## WHAT IS REQUIRED
Transcribe every line of text in the listing below in its original form, leaving out the pictures.

Collected data
/---

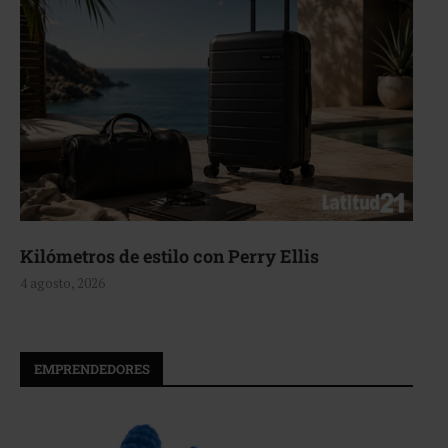
Aerie, texturas que fluyen
4 agosto, 2026
EMPRENDEDORES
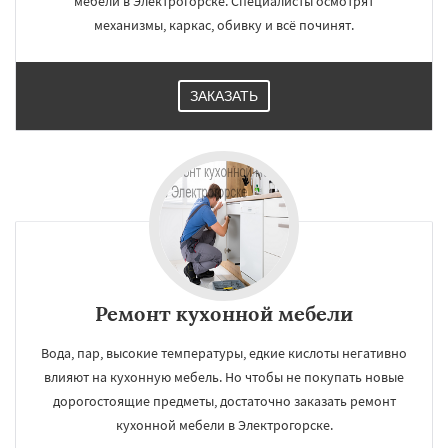
мебели в Электрогорске. Специалисты осмотрят
механизмы, каркас, обивку и всё починят.
ЗАКАЗАТЬ
Ремонт кухонной мебели
Вода, пар, высокие температуры, едкие кислоты негативно
влияют на кухонную мебель. Но чтобы не покупать новые
дорогостоящие предметы, достаточно заказать ремонт
кухонной мебели в Электрогорске.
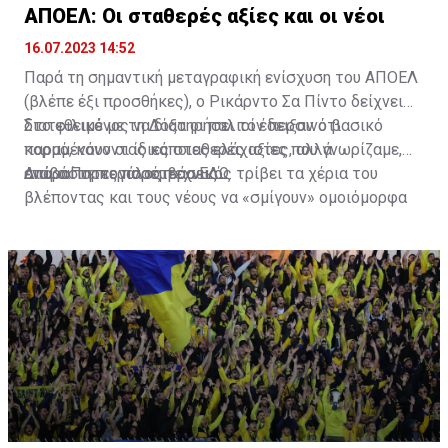
ΑΠΟΕΛ: Οι σταθερές αξίες και οι νέοι
16.07.2023 14:52
Παρά τη σημαντική μεταγραφική ενίσχυση του ΑΠΟΕΛ
(βλέπε έξι προσθήκες), ο Ρικάρντο Σα Πίντο δείχνει
διατεθειμένος να διατηρήσει τον περσινό βασικό
Στο φιλικό με τη Δόξα οι παλιοί έδειξαν ότι
κορμό, κάνοντας κάποιες ελάχιστες, αλλά
παραμένουν οι ίδιες σταθερές αξίες που γνωρίζαμε,
απαραίτητες παρεμβάσεις.
ενώ ο Πορτογάλος τεχνικός τρίβει τα χέρια του
Διαβάστε περισσότερα
ΕΔΩ
.
βλέποντας και τους νέους να «σμίγουν» ομοιόμορφα
στο γήπεδο με το περσινό ρόστερ.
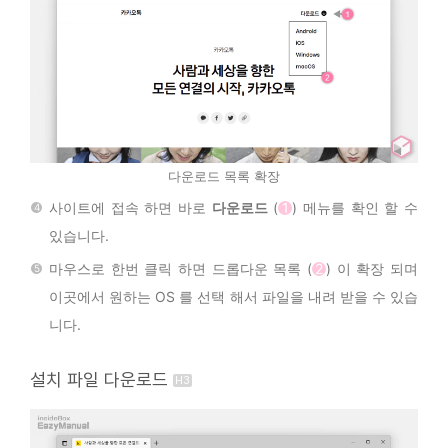
다운로드 목록 확장
사이트에 접속 하면 바로
다운로드
(
1
) 메뉴를 확인 할 수
있습니다.
마우스로 한번 클릭 하면 드롭다운 목록 (
2
) 이 확장 되며
이곳에서 원하는 OS 를 선택 해서 파일을 내려 받을 수 있습
니다.
설치 파일 다운로드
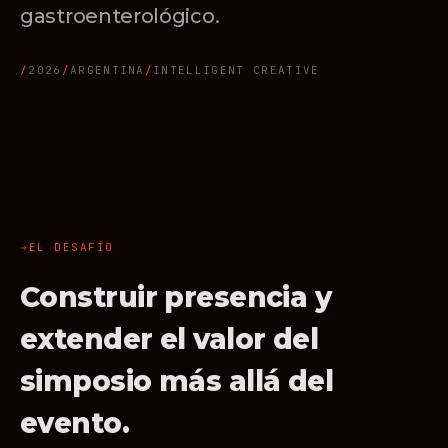
gastroenterológico.
2026
ARGENTINA
INTELLIGENT CREATIVE
EL DESAFÍO
Construir presencia y
extender el valor del
simposio más allá del
evento.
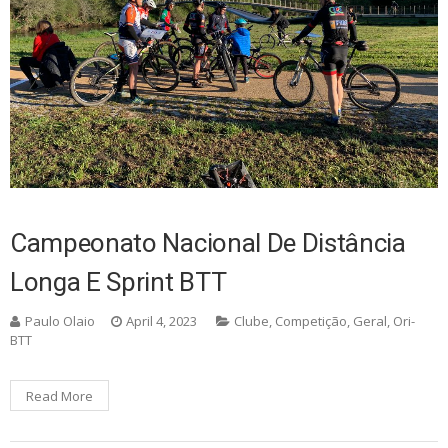
Campeonato Nacional De Distância
Longa E Sprint BTT
Paulo Olaio
April 4, 2023
Clube
,
Competição
,
Geral
,
Ori-
BTT
Read More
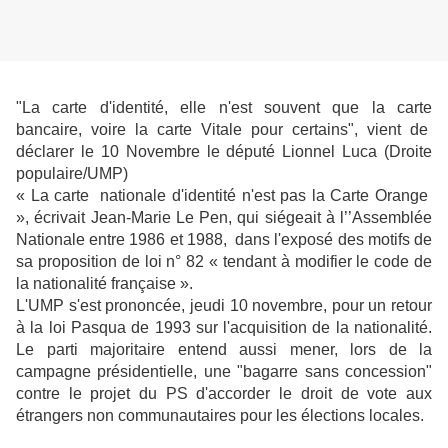
"La carte d'identité, elle n'est souvent que la carte
bancaire, voire la carte Vitale pour certains", vient de
déclarer le 10 Novembre le député Lionnel Luca (Droite
populaire/UMP)
« La carte nationale d'identité n'est pas la Carte Orange
», écrivait Jean-Marie Le Pen, qui siégeait à l’’Assemblée
Nationale entre 1986 et 1988, dans l'exposé des motifs de
sa proposition de loi n° 82 « tendant à modifier le code de
la nationalité française ».
L'UMP s'est prononcée, jeudi 10 novembre, pour un retour
à la loi Pasqua de 1993 sur l'acquisition de la nationalité.
Le parti majoritaire entend aussi mener, lors de la
campagne présidentielle, une "bagarre sans concession"
contre le projet du PS d'accorder le droit de vote aux
étrangers non communautaires pour les élections locales.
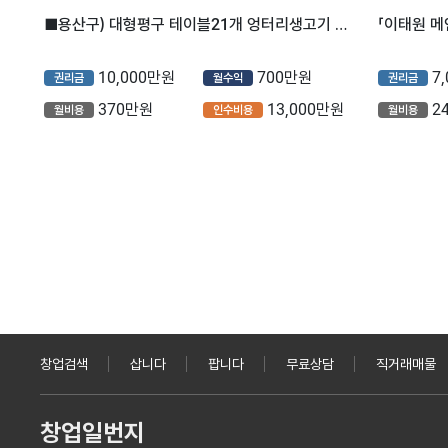
■용산구) 대형평구 테이블21개 엉터리생고기 매장을 소개합니다.■
「이태원 
10,000만원
700만원
7
권리금
월수익
권리금
370만원
13,000만원
2
월비용
인수비용
월비용
창업검색
삽니다
팝니다
무료상담
직거래매물
창업일번지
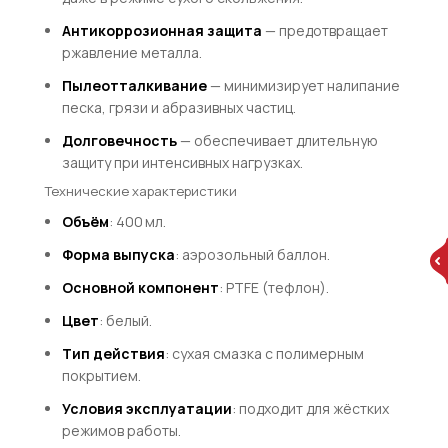
Антикоррозионная защита
— предотвращает
ржавление металла.
Пылеотталкивание
— минимизирует налипание
песка, грязи и абразивных частиц.
Долговечность
— обеспечивает длительную
защиту при интенсивных нагрузках.
Технические характеристики
Объём
: 400 мл.
Форма выпуска
: аэрозольный баллон.
Основной компонент
: PTFE (тефлон).
Цвет
: белый.
Тип действия
: сухая смазка с полимерным
покрытием.
Условия эксплуатации
: подходит для жёстких
режимов работы.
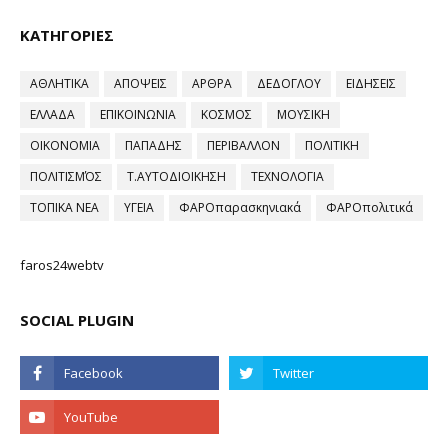
ΚΑΤΗΓΟΡΙΕΣ
ΑΘΛΗΤΙΚΑ
ΑΠΟΨΕΙΣ
ΑΡΘΡΑ
ΔΕΔΟΓΛΟΥ
ΕΙΔΗΣΕΙΣ
ΕΛΛΑΔΑ
ΕΠΙΚΟΙΝΩΝΙΑ
ΚΟΣΜΟΣ
ΜΟΥΣΙΚΗ
ΟΙΚΟΝΟΜΙΑ
ΠΑΠΑΔΗΣ
ΠΕΡΙΒΑΛΛΟΝ
ΠΟΛΙΤΙΚΗ
ΠΟΛΙΤΙΣΜΌΣ
Τ.ΑΥΤΟΔΙΟΙΚΗΣΗ
ΤΕΧΝΟΛΟΓΙΑ
ΤΟΠΙΚΑ ΝΕΑ
ΥΓΕΙΑ
ΦΑΡΟπαρασκηνιακά
ΦΑΡΟπολιτικά
faros24webtv
SOCIAL PLUGIN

\---

## TASK OUTPUT
Aerie, texturas que fluyen
4 agosto, 2026
EMPRENDEDORES
мебели в Электрогорске. Специалисты осмотрят
механизмы, каркас, обивку и всё починят.
ЗАКАЗАТЬ
Ремонт кухонной мебели
Вода, пар, высокие температуры, едкие кислоты негативно
влияют на кухонную мебель. Но чтобы не покупать новые
дорогостоящие предметы, достаточно заказать ремонт
кухонной мебели в Электрогорске.
ΑΠΟΕΛ: Οι σταθερές αξίες και οι νέοι
16.07.2023 14:52
Παρά τη σημαντική μεταγραφική ενίσχυση του ΑΠΟΕΛ
(βλέπε έξι προσθήκες), ο Ρικάρντο Σα Πίντο δείχνει
διατεθειμένος να διατηρήσει τον περσινό βασικό
Στο φιλικό με τη Δόξα οι παλιοί έδειξαν ότι
κορμό, κάνοντας κάποιες ελάχιστες, αλλά
παραμένουν οι ίδιες σταθερές αξίες που γνωρίζαμε,
απαραίτητες παρεμβάσεις.
ενώ ο Πορτογάλος τεχνικός τρίβει τα χέρια του
Διαβάστε περισσότερα
ΕΔΩ
.
βλέποντας και τους νέους να «σμίγουν» ομοιόμορφα
στο γήπεδο με το περσινό ρόστερ.
다운로드 목록 확장
사이트에 접속 하면 바로
다운로드
(
1
) 메뉴를 확인 할 수
있습니다.
마우스로 한번 클릭 하면 드롭다운 목록 (
2
) 이 확장 되며
이곳에서 원하는 OS 를 선택 해서 파일을 내려 받을 수 있습
니다.
설치 파일 다운로드
gastroenterológico.
2026
ARGENTINA
INTELLIGENT CREATIVE
EL DESAFÍO
Construir presencia y
extender el valor del
simposio más allá del
evento.
Campeonato Nacional De Distância
Longa E Sprint BTT
Paulo Olaio
April 4, 2023
Clube
,
Competição
,
Geral
,
Ori-
BTT
Read More
"La carte d'identité, elle n'est souvent que la carte
bancaire, voire la carte Vitale pour certains", vient de
déclarer le 10 Novembre le député Lionnel Luca (Droite
populaire/UMP)
« La carte nationale d'identité n'est pas la Carte Orange
», écrivait Jean-Marie Le Pen, qui siégeait à l’’Assemblée
Nationale entre 1986 et 1988, dans l'exposé des motifs de
sa proposition de loi n° 82 « tendant à modifier le code de
la nationalité française ».
L'UMP s'est prononcée, jeudi 10 novembre, pour un retour
à la loi Pasqua de 1993 sur l'acquisition de la nationalité.
Le parti majoritaire entend aussi mener, lors de la
campagne présidentielle, une "bagarre sans concession"
contre le projet du PS d'accorder le droit de vote aux
étrangers non communautaires pour les élections locales.
■용산구) 대형평구 테이블21개 엉터리생고기 매장을 소개합니다.■
「이태원 
10,000만원
700만원
7
권리금
월수익
권리금
370만원
13,000만원
2
월비용
인수비용
월비용
창업검색
삽니다
팝니다
무료상담
직거래매물
창업일번지
Антикоррозионная защита
— предотвращает
ржавление металла.
Пылеотталкивание
— минимизирует налипание
песка, грязи и абразивных частиц.
Долговечность
— обеспечивает длительную
защиту при интенсивных нагрузках.
Технические характеристики
Объём
: 400 мл.
Форма выпуска
: аэрозольный баллон.
Основной компонент
: PTFE (тефлон).
Цвет
: белый.
Тип действия
: сухая смазка с полимерным
покрытием.
Условия эксплуатации
: подходит для жёстких
режимов работы.
ΚΑΤΗΓΟΡΙΕΣ
ΑΘΛΗΤΙΚΑ
ΑΠΟΨΕΙΣ
ΑΡΘΡΑ
ΔΕΔΟΓΛΟΥ
ΕΙΔΗΣΕΙΣ
ΕΛΛΑΔΑ
ΕΠΙΚΟΙΝΩΝΙΑ
ΚΟΣΜΟΣ
ΜΟΥΣΙΚΗ
ΟΙΚΟΝΟΜΙΑ
ΠΑΠΑΔΗΣ
ΠΕΡΙΒΑΛΛΟΝ
ΠΟΛΙΤΙΚΗ
ΠΟΛΙΤΙΣΜΌΣ
Τ.ΑΥΤΟΔΙΟΙΚΗΣΗ
ΤΕΧΝΟΛΟΓΙΑ
ΤΟΠΙΚΑ ΝΕΑ
ΥΓΕΙΑ
ΦΑΡΟπαρασκηνιακά
ΦΑΡΟπολιτικά
faros24webtv
SOCIAL PLUGIN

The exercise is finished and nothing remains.